村上市長が口をはさもうとすると、
「なんか言いよう? (村上市長には)信義がないよ。行政は表も裏もいろいろあるき、出せんやつ、財務省だってそうやろ、(森友学園事件の公文書)改ざんからなんから出すんで、国がもうひっくり返るで。行政として、はぐらかしたほうがいいよねってことがある」
と“持論”をとうとうと語った。そして永原町長が主導しての村上市長の「リコール」をにおわせるような発言まであった。

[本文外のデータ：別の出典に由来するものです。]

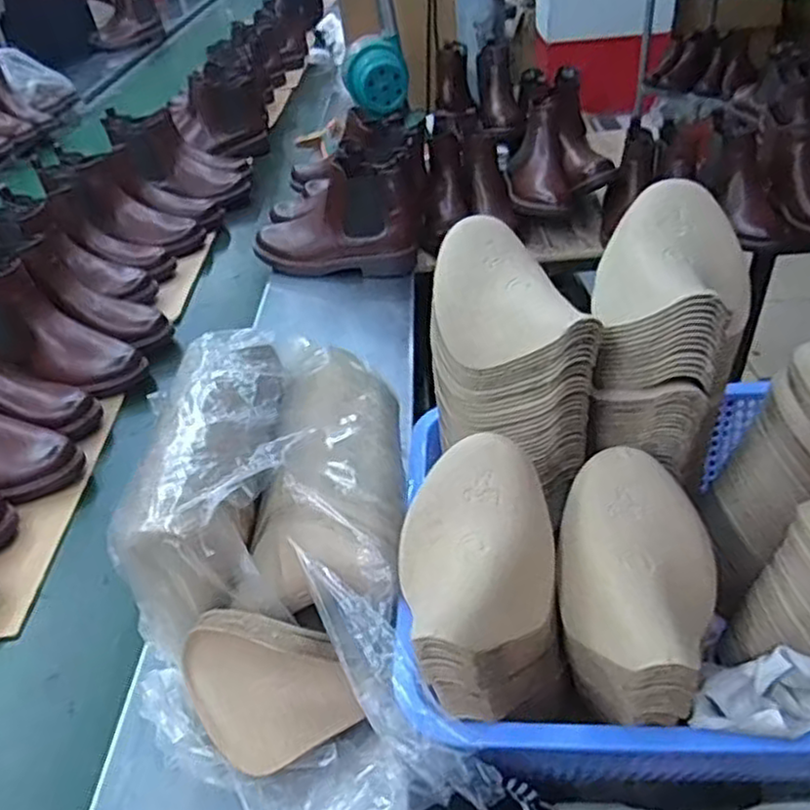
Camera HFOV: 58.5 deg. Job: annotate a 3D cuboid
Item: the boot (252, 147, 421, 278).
[{"bbox_3d":[-0.106,-0.285,1.109,0.263,0.143,0.112,-7,38,-1],"label":"boot"}]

「圧力」「強要」といった点があったのか、大任町に取材すると、
「告訴状の詳細は知りません。どういう発言が強要未遂に該当するのかもわかりません。永原町長は、圧力をかけた、強要した、というようなことはありません」
と担当者が答えた。
村上市長は、
「ごみ処理施設の組合から出て行けという発言は間違いなく録音にも残っています。情報公開をしないなら出て行かなくていいということで、ごみ処理という市民生活に直結するものを、情報公開と結び付け、断念させようという永原町長の発言は看過できない」
と話す。
ごみ処理施設の組合に加入している川崎町の町議は、
「永原町長はうちの町に来たときも『情報公開はしない』『町長に説明してあるから聞け』とつっけんどんな態度で話していた。何か裏があるのかという気がした。村上市長はよくやってくれた。頑張ってほしい」
とエールを送る。
永原町長も対抗して村上市長を告訴する方針
一方で、永原町長も近く、村上市長を刑事告訴する方針であることもわかった。
「永原町長は『刑事告訴されてメンツをつぶされた』と言っているそうだが、情報公開をすれば問題ないこと。隠すからこじれる。永原町長は何を言っているのだろうか」(前出・川崎町の町議)

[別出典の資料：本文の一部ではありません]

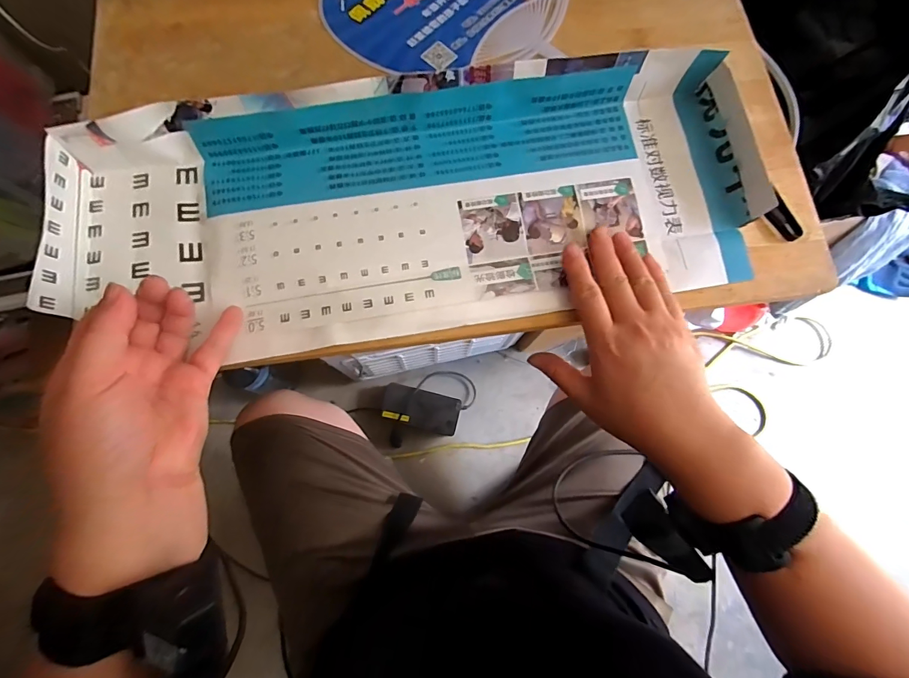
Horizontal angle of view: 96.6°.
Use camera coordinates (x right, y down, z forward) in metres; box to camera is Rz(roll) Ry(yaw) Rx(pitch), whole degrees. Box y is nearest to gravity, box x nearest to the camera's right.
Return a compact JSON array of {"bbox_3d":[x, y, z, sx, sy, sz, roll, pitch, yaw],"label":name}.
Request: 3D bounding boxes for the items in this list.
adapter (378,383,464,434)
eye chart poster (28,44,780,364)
[{"bbox_3d":[-0.072,0.149,0.870,0.166,0.036,0.080,13,77,1],"label":"adapter"},{"bbox_3d":[-0.021,-0.097,0.294,0.488,0.038,0.170,-9,77,-4],"label":"eye chart poster"}]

田川市と大任町について、8月にも別の案件の情報公開をめぐり一騒動起きている。
AERA dot.でも詳報したが、ネットメディアの代表者が2021年6月、田川市に対し廃棄物運搬業務の事業者選定、大任町に対し工事の入札結果、ごみ処理施設整備事業などの関連文書、さらに当時の田川市長と永原町長の選挙運動費用収支報告書の情報公開をそれぞれ求めた。
すると、武田良太総務相(当時)の秘書が代表者に連絡し、「(大臣が)気にしています」「なかったことにしてほしい」などと“圧力”をかけていた疑いが明らかになった。
そして、個人情報として守られるべき情報公開請求の情報が、外部に漏洩(ろうえい)していたことも大きな問題として残っている。